What sorts of pleasures do you treasure from your reading (and writing)? Do you have trouble with seeing everything as story, too?
I’ve never been very easy to surprise, but I have always been able to lean back and enjoy how THIS story unfolds in the details and the characters. Maybe it’s because I’m a re-reader. I don’t need to be surprised or to wonder. I can just… enjoy the story.
There’s a reason that little children want to have the same story read to them, over and over. The comfort of knowing what’s coming is better than the first-time suspense. (At least at certain ages and for certain personalities).
I wonder if the meta-story of, say, Christianity doesn’t have the same effect on some people — the certainty of familiar story providing comfort.
(My own metaphysical impulses don’t run to Abrahamic (or any) religions (not for lack of exposure), but I can see how the story aspect might work.)
The story of Arthur, rather than the belief in the Once and Future King.
The comfort of knowing what’s coming is better than the first-time suspense.
Maybe I’m still a little child, because that’s exactly how I feel most of the time.
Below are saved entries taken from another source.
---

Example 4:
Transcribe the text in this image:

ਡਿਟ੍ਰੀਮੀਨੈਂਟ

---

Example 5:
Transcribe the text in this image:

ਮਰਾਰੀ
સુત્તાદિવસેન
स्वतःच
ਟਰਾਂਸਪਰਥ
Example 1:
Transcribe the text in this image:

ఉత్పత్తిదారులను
The first time I read a mystery, I’m often tense because I’m afraid that one of the characters I like might be the murderer. On rereads, I can relax and enjoy myself, knowing who I’m supposed to like and who I should detest. I can simply enjoy the clues and foreshadowing and various plot beats of the story.
The older you get, the more familiar you are with types of stories and the better you can abstract them.
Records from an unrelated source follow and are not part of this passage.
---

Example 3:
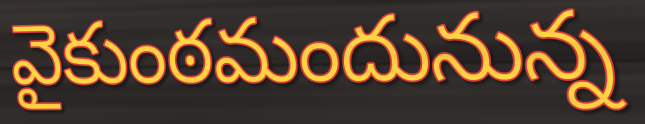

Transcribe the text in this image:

వైకుంఠమందునున్న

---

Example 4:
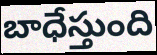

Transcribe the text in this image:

బాధేస్తుంది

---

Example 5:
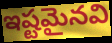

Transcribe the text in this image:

ఇష్టమైనవి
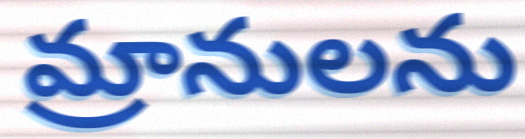
మ్రానులను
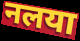
नलया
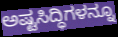
ಅಷ್ಟಸಿದ್ಧಿಗಳನ್ನೂ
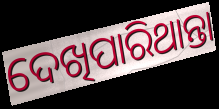
ଦେଖିପାରିଥାନ୍ତା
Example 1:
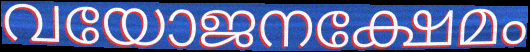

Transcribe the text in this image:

വയോജനക്ഷേമം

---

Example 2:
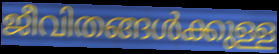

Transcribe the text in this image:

ജീവിതങ്ങൾക്കുള്ള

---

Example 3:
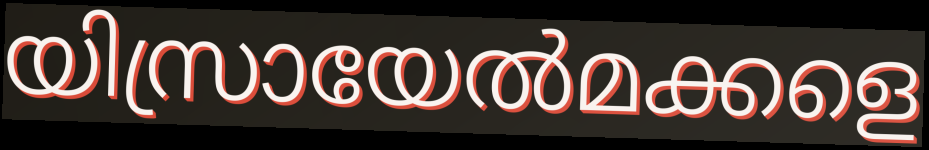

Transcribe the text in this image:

When you are a preschooler and terrified by Disney’s Snow White, you may not be able to generalize the Disney fairy tales don’t have unhappy endings.
In the same way, I can lie back and watch VFX-heavy shows as long as they’re written at least ok. IF my brain engages ands starts dismantling the effects shots and whats wrong with them while watching the show… you’ve lost me.
The one-panel stories from comics like The Far Side rather remind me of the “postcard” stories that Cedar and the other “Moms of the Apocalypse” have been doing. In 50 words, you just don’t have time to tell a lot of story. But you can allude to things that we all know, set up situations that have to resolve a certain way, and in many respects, “trick” the reader into thinking that you wrote a lot more than you actually did.
Larson is particularly adept at leaving the (middle and) ending off of his “stories”. Some may appear obvious and single-threaded, but many are ambiguous and could skew off in all sorts of directions.
If you sometimes have trouble coming up with “and then what happens?” in your own stories, you could do worse than to choose some random Larson cartoons and write up varied one-liners about the missing (middles and) endings as an exercise.
And then, once you have a list of possibilities, add the Scott McCloud insights as to how exactly you would instantiate those various one-liners (visible weapons? POV? hero-ex-machina? hidden pitfalls? etc.) using the shorthand graphic toolkit of the comics industry and translating that back into narrative text.
I can’t answer that about stuff I read without without turning into “These Are a Few of My Favorite Things”. In terms of stuff I enjoy writing they tend to be either quiet but important character moments, or big, splashy By the Power of Grayskull moments.
I tend to enjoy scene and setting, the culture of the story, as much or more than the characters. I tend to go back and re-read landscape and culture descriptions rather than character scenes. The books I did re-read over and over? The original Pern novels, the Blue Sword duology, some L’amour. I”m not sure if it was/is a sign that I’d end up as an environmental historian or other combo-historian, or just inner perversity. [shrugs in cat]
As a writer I like setting, and having characters doing things. Which may be why the character in a recent story refused to talk or otherwise cooperate with my ideas. SIGH.